# Charity Work: Just Do It



## kjelsvik (Jul 27, 2011)

Just completed a project through "Make A Wish Foundation". Worked with an excellent contractor and other sub-trades. The kids and family or so happy with this. I normally paint houses...this was so far above and beyond...sometimes you just gotta extend your boundaries. We all donated time and materials to make this happen. It's all for a 6 year old with leukemia and her family. Whatever the original vision was...we went far and beyond...everyone...and it is awesome! This is dubbed "The Mountain Room" (cause she said so), enjoy little one. I hope and pray you get to climb the big ones some day


----------



## Painter-Aaron (Jan 17, 2013)

Very nice work for a very good cause. Any kid could spend days on end in that room!.. Hell I could spend days on end in that room


----------



## kjelsvik (Jul 27, 2011)

Thanks...got my inner kid going painting the cave area. Such a cool project to be a part of.


----------



## Workaholic (Apr 17, 2007)

Looks cool. Good cause to donate your time to.


----------



## Red Truck (Feb 10, 2013)

That looks great!


----------



## cdaniels (Oct 20, 2012)

Not a better cause that I know of.My hat's off to you.:notworthy:


----------



## modernfinish (Mar 20, 2013)

Dude , Nice! Love it . That room is incredible . Fiber optics? Neato ,really dig the constellations attention to detail , could go on ... 

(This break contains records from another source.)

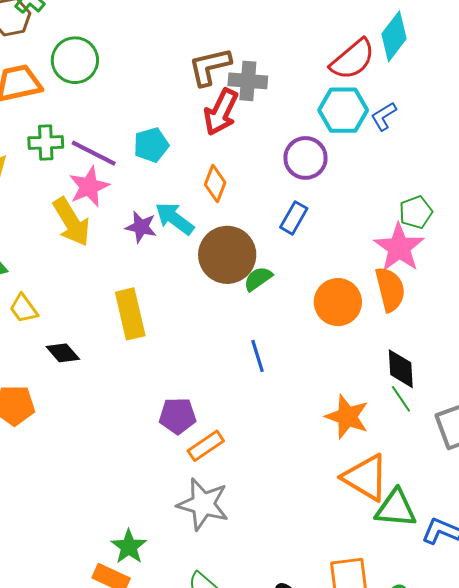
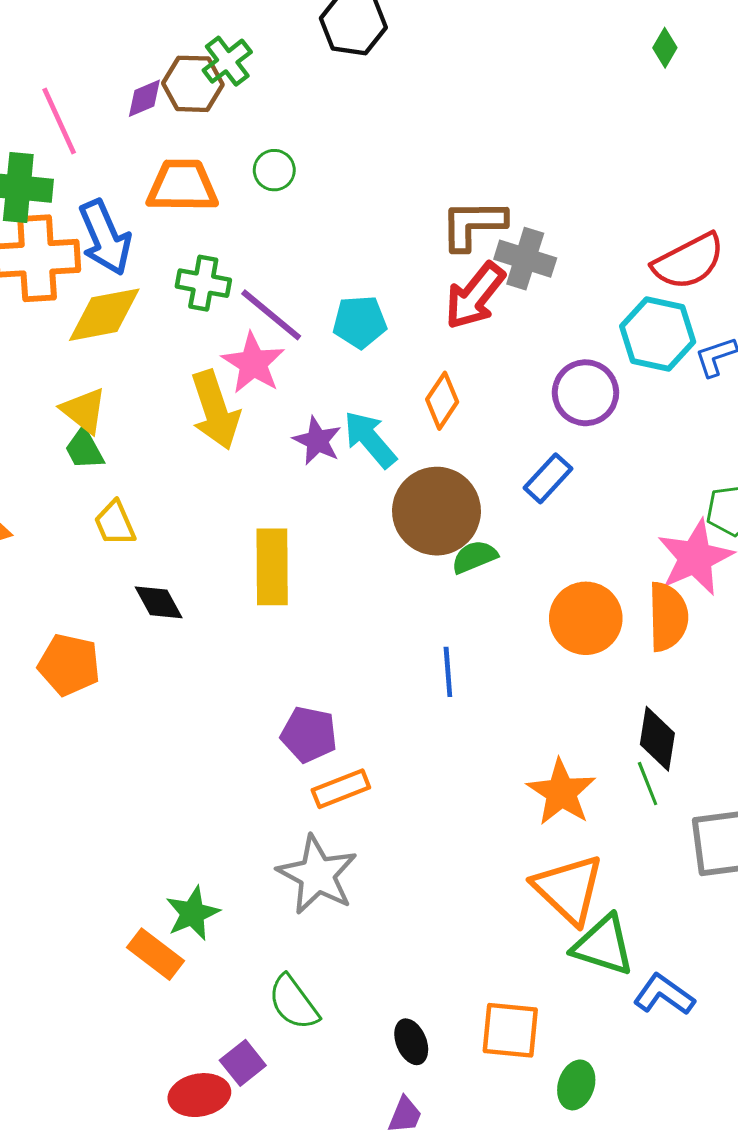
green circle: (75, 60) -> (274, 170), size x0.6
pink star: (89, 187) -> (253, 363), turned -30

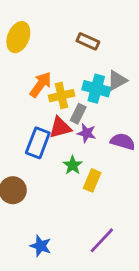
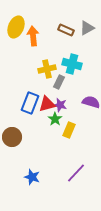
gray triangle: (117, 80) -> (87, 28), moved
orange arrow: (41, 84) -> (33, 36), moved, turned -42
red triangle: (60, 128) -> (47, 104), moved
purple star: (87, 133) -> (60, 105), moved

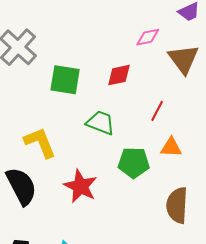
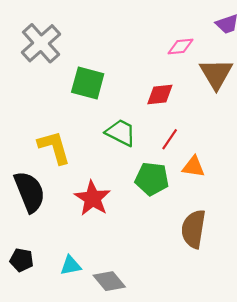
red diamond: (119, 75) -> (160, 95), moved
red line: (157, 111) -> (170, 139), moved

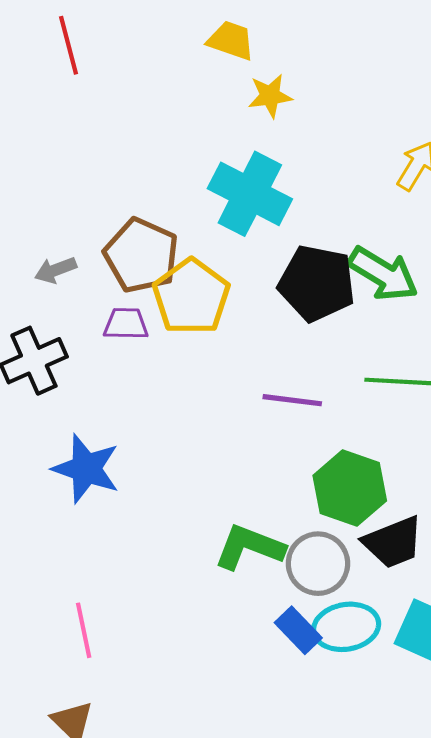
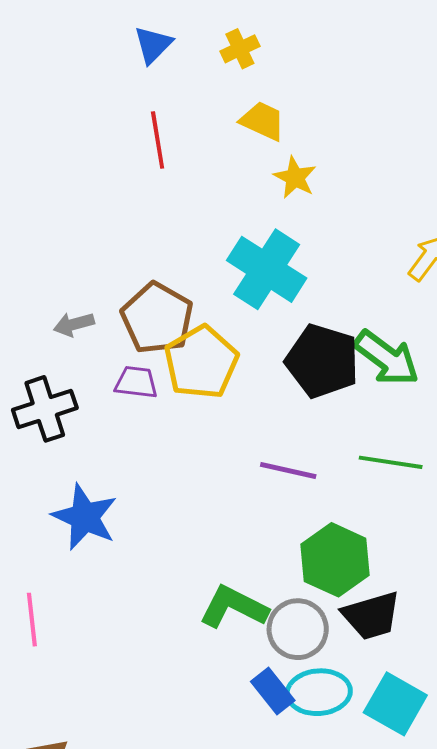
red line: (69, 45) -> (158, 140), moved
yellow star: (270, 96) -> (295, 178), turned 30
pink line: (84, 630) -> (32, 620), moved

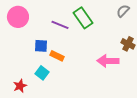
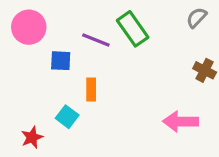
blue square: (41, 46) -> (61, 61), moved
orange rectangle: (57, 56) -> (91, 89), turned 64
pink arrow: (108, 61) -> (181, 121), moved

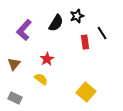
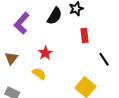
black line: (102, 33) -> (104, 59), moved

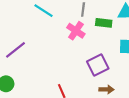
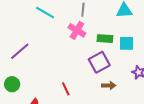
green rectangle: (104, 23) -> (105, 39), moved

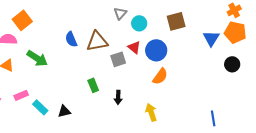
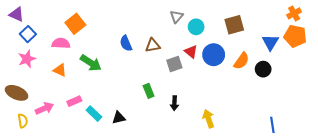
brown triangle: (97, 41) -> (153, 45), size x0.7
black circle: (232, 64) -> (263, 69), moved
orange semicircle: (160, 76) -> (241, 61), moved

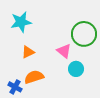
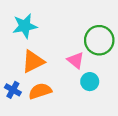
orange triangle: (28, 52) -> (33, 61), size x1.5
blue cross: (15, 87) -> (13, 90), moved

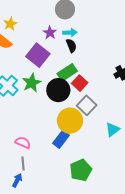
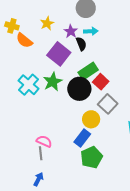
yellow star: (10, 24) -> (47, 23), moved
black semicircle: (71, 46) -> (81, 44), moved
yellow circle: (70, 121) -> (91, 119), size x0.7
gray line: (23, 164) -> (41, 153), moved
green pentagon: (81, 170) -> (91, 157), moved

Rock on , we Painted Santa's house for Opportunity Village here in Vegas a couple yrs ago.... 


With ya charity work is good, going to epoxy the kennels at a dog rescue here soon too. Not quite as kick butt as that room ha


----------



## kjelsvik (Jul 27, 2011)

Hey man...if you have the time and the ability...(especially when you don't think you do)...go for it. Hat's off to ya. It makes such a huge difference in peoples (& dogs) lives (mine included). Currently working on equine for special needs kids and permacultue gardening for ex-drunks like myself. My alternative to being born again (nothing against you religious folks, but I just don't get it!). Do something special because you can...that's it!


----------



## Jeremy T (Sep 25, 2012)

Thats really amazing ,they will love that room , wonderful for you to give up your time for these children.


----------



## wills fresh coat (Nov 17, 2011)

She will have that room a lot longer then then a handshake from Justin beiber.........good job


----------



## Wolfgang (Nov 16, 2008)

What an amazing room! Kudos to you and all involved in making her wish come true.


----------



## Ramsden Painting (Jul 17, 2011)

Great job for a very worthy youngster. Hats off

Sent from my iPad using PaintTalk


----------



## scottjr (Jan 14, 2012)

Great looking job.thumbsup..


----------



## kjelsvik (Jul 27, 2011)

Update: Received a call from the home owners today to clarify that it would be ok to do an article in the local paper about this. "Ya, that would be awesome". None of us were looking for this kind of recognition. It was a good thing to do, and a cool project to be on, with a bunch of really motivated people. It was a pleasure, and the good vibes just keep rolling in from this one.


----------



## Ultimate (Mar 20, 2011)

Good deal for being part of that....


----------



## michael tust (Mar 6, 2009)

Looks Great !


Michael Tust


----------